REQUIRED WORK:
1) In the article on Netanyahu's conditions for Gaza, transcribe the text starting at the words "After 80 days" and ending after "end to hostilities.".
2) According to the article on Netanyahu's conditions for Gaza, in which publication did Netanyahu write his opinion piece?

SUPPLIED PASSAGE:

──────────────────────────────

After 80 days of waging violence in the ongoing offensive in the narrow strip of Gaza and slowly boiling violence in the West Bank and border areas of Lebanon and Syria, Israel has finally outlined a scenario where it sees an end to hostilities.
Israeli Prime Minister Benyamin Netanyahu wrote an opinion piece in the American publication Wall Street Journal where he outlined the scenario for 'peace', as he vowed to continue the course of the current conflict till those conditions are met.
He bluntly outlines that a resolution to the crisis was the destruction of the Palestinian armed political arm Hamas, which rules Gaza. Moreover, Gaza, much of which has been turned into a pile of rubble by Netanyahu's forces backed by the US and currently sees a heavy contingent of Israeli ground forces still searching for Hamas command centres, must be demilitarised. To do this, he said that a "temporary security zone on the perimeter" would need to be established.
"For the foreseeable future, Israel will have to retain overriding security responsibility over Gaza," he said of his plans to complete the transformation of Gaza into a formal Israeli concentration camp.
Lastly, Netanyahu stated that the entirety of Palestinian society (no specification, whether just residents of Gaza, the West Bank or anywhere in the world) must be 'deradicalised'.
"These are the three prerequisites for peace between Israel and its Palestinian neighbours in Gaza," Netanyahu said.
He did not explain whether by 'deradicalisation' he means Palestinians drop their claim for an independent Palestinian state and pursue a two-state solution per UN resolutions and past Israel-Palestine agreements even if he calls them 'neighbours'.
In a meeting of his Likud party on Monday, after a reported visit to Gaza, Netanyahu repeated that they were open to the relocation of Palestinians from Gaza to other countries. A virtual flushing of Gaza of all Palestinians.

──────────────────────────────

[Saved entries]
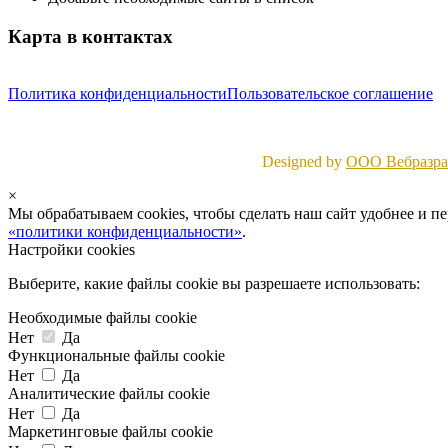
Карта в контактах
Политика конфиденциальности
Пользовательское соглашение
Designed by
ООО Вебразраб
×
Мы обрабатываем cookies, чтобы сделать наш сайт удобнее и п
«политики конфиденциальности»
.
Настройки cookies
Выберите, какие файлы cookie вы разрешаете использовать:
Необходимые файлы cookie
Нет
Да
Функциональные файлы cookie
Нет
Да
Аналитические файлы cookie
Нет
Да
Маркетинговые файлы cookie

──────────────────────────────

SOLUTION SET:
1)
After 80 days of waging violence in the ongoing offensive in the narrow strip of Gaza and slowly boiling violence in the West Bank and border areas of Lebanon and Syria, Israel has finally outlined a scenario where it sees an end to hostilities.

2) The Wall Street Journal.